During the late 1960s, engineer Geoff Larkby and technician Barry Pyatt were working at the Designs Department (Television Group) of the BBC on a text transmission system. Its object was to transmit a printable page of text during the nocturnal "close-down" period of normal television transmission. Sir Hugh Carleton Green, then Director General of the BBC, was interested in making farming and stock-market prices available as hard copy via the dormant TV transmitters. The remit received by BBC Designs Department was "the equivalent of one page of The Times newspaper to be transmitted during shut-down".

The first system employed a modified Muirhead drum facsimile transmitter, and hard-copy printer using pressure-sensitive "till-roll" paper passing over a drum with a raised helix of steel wire. This drum was synchronised with the transmission drum by means of the "frame" pulse inherent in the Muirhead system. Printing was effected by a hardened steel blade driven initially by loudspeaker moving coil, then by a printed-circuit coil, and finally by a special ceramic piezo element from Brush-Clevite. The combination of rotating helix and linearly moving blade, with the moving till-roll between them, enabled a raster to be drawn on the paper, without the smoke and smell of the Muirhead "sparking" system.

This early electro-mechanical system was called BEEBFAX – "Beeb" was the popular name for the BBC, and "fax" from the facsimile machine. Initial tests were conducted by sending scans of Christmas Cards over the internal telephone system.

The system was less than popular in the Designs Department laboratory, due to the clatter of the Muirhead facsimile, and the whining of the printer; the project was shelved. Barry Pyatt, who had designed the innovative receiving and decoding electronics, went on to propose several improvements using the then emergent integrated circuit digital technology, but the project died. Geoff Larkby retired, and Barry Pyatt left the employ of the Corporation.

The idea was later taken up once again, this time in digital and on-screen form, under the new name of CEEFAX.

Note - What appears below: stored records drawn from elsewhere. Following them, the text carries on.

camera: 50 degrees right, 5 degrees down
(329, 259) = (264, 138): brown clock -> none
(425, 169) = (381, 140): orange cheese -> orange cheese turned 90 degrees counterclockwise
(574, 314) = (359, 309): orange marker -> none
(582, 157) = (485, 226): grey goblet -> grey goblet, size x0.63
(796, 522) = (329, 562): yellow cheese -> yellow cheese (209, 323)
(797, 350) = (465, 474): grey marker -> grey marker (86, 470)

The system was announced in October 1972, and following test transmissions in 1972–74, the Ceefax system went live on 23 September 1974 with thirty pages of information. Developed by BBC engineers who were working on ways of providing televisual subtitles for the deaf, it was the first teletext system in the world. James Redmond, the BBC's Director of Engineering at the time, was a particular enthusiast. Other broadcasters soon took up the idea, including the Independent Broadcasting Authority (IBA), who had developed the incompatible ORACLE teletext system, at around the same time. Before the internet (via the world wide web) become popular, Ceefax pages were often the first location to report a breaking story or headline.

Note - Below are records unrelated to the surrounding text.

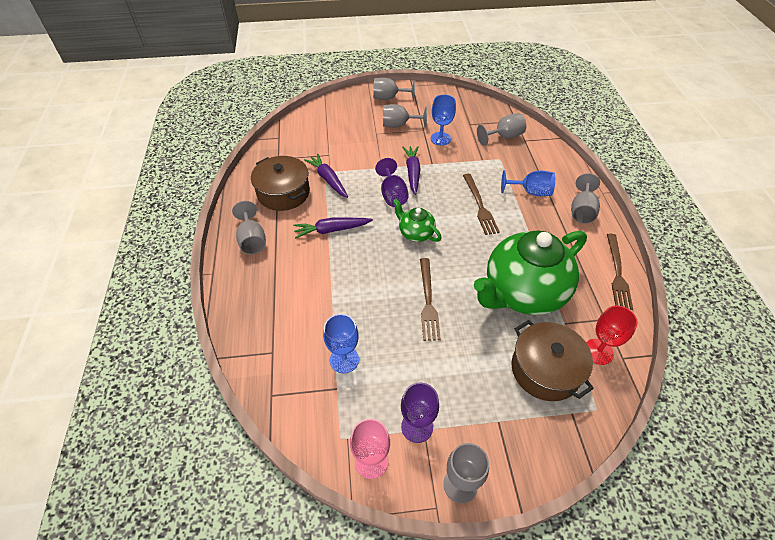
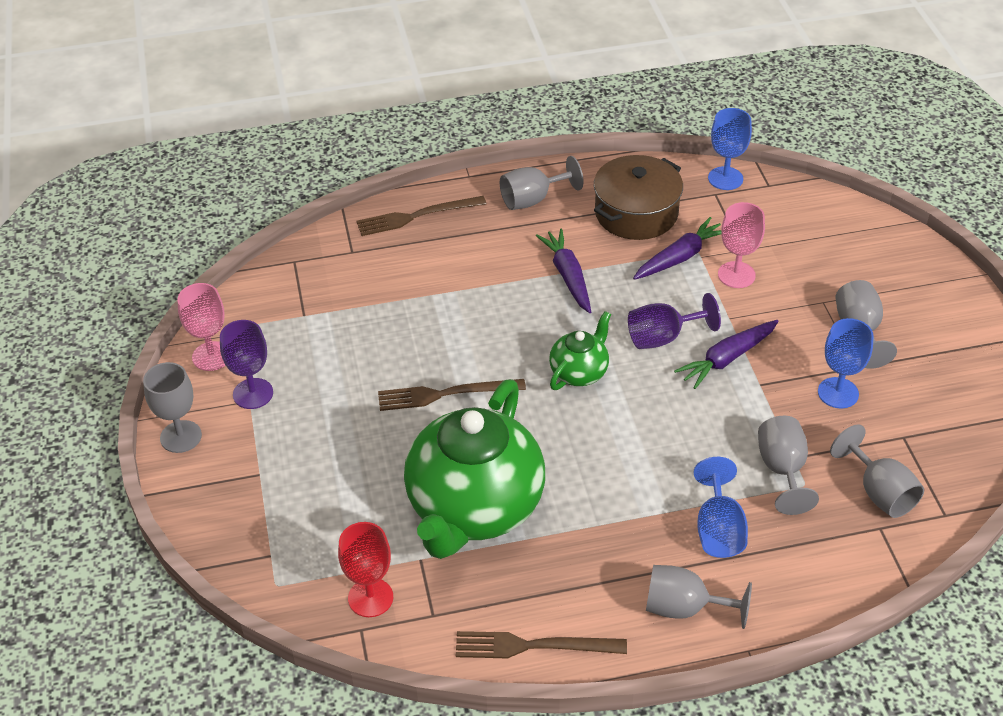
camera: 85 degrees right, 5 degrees down
(344, 360) = (344, 317): blue goblet -> blue goblet (725, 178)
(348, 160) = (736, 275): none -> pink goblet
(388, 98) = (943, 309): grey goblet -> grey goblet (782, 469)
(412, 172) = (727, 359): purple carrot -> purple carrot turned 150 degrees clockwise
(480, 206) = (662, 453): brown fork -> brown fork (416, 216)
(523, 292) = (474, 508): green teapot -> green teapot turned 120 degrees counterclockwise
(545, 370) = (336, 529): brown pot -> none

After technical negotiations, the two broadcasters settled in 1976 on a single standard, different from both Ceefax and Oracle, which ultimately developed into World System Teletext, and which in 2012 is still in use for analogue broadcasts. The display format of 24 rows by 40 columns of characters was also adopted for the Prestel system.

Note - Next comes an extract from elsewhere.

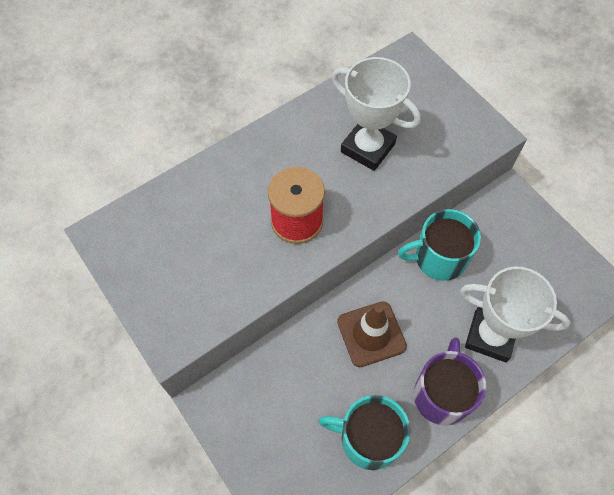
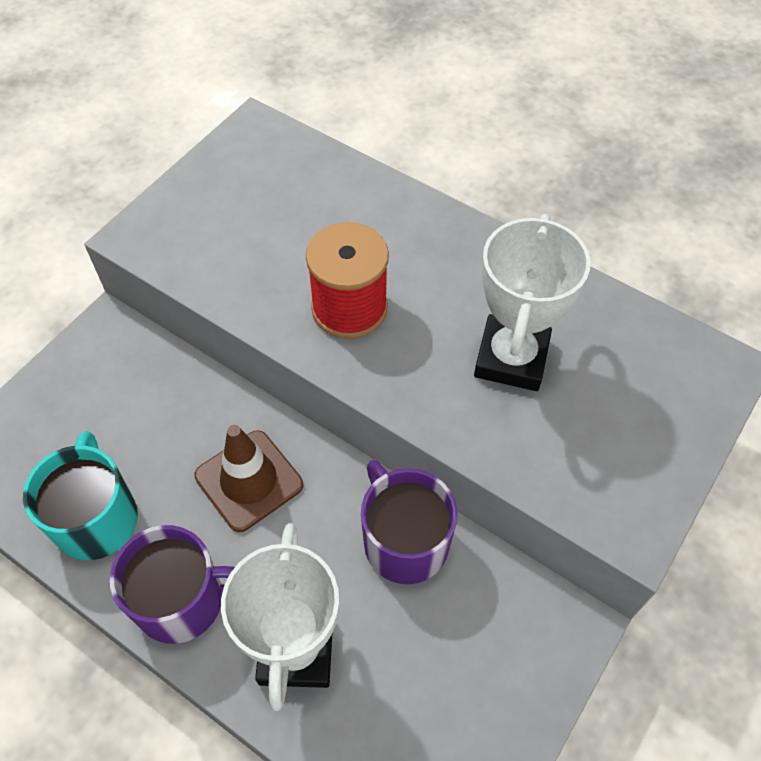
camera: 70 degrees right, 5 degrees down
(439, 258) = (404, 541): turquoise mug -> purple mug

The technology became the standard European teletext system and replaced other standards, including the Antiope system formerly used in France.

In 1983, Ceefax started to broadcast computer programs, known as telesoftware, for the BBC Micro (a home computer available in the United Kingdom). The telesoftware broadcasts stopped in 1989. A similar idea was the French C Plus Direct satellite channel which used different, higher speed technology to broadcast PC software.

The basic technology of Ceefax has remained compatible with the 1976 unified rollout; system elaborations since then have been made such that earlier receivers are still able to do a basic decode of pages, but will simply ignore enhanced information rather than showing corrupted data. For example, early receivers cannot process the FasText coloured-button hyperlinking data, but are able to ignore it.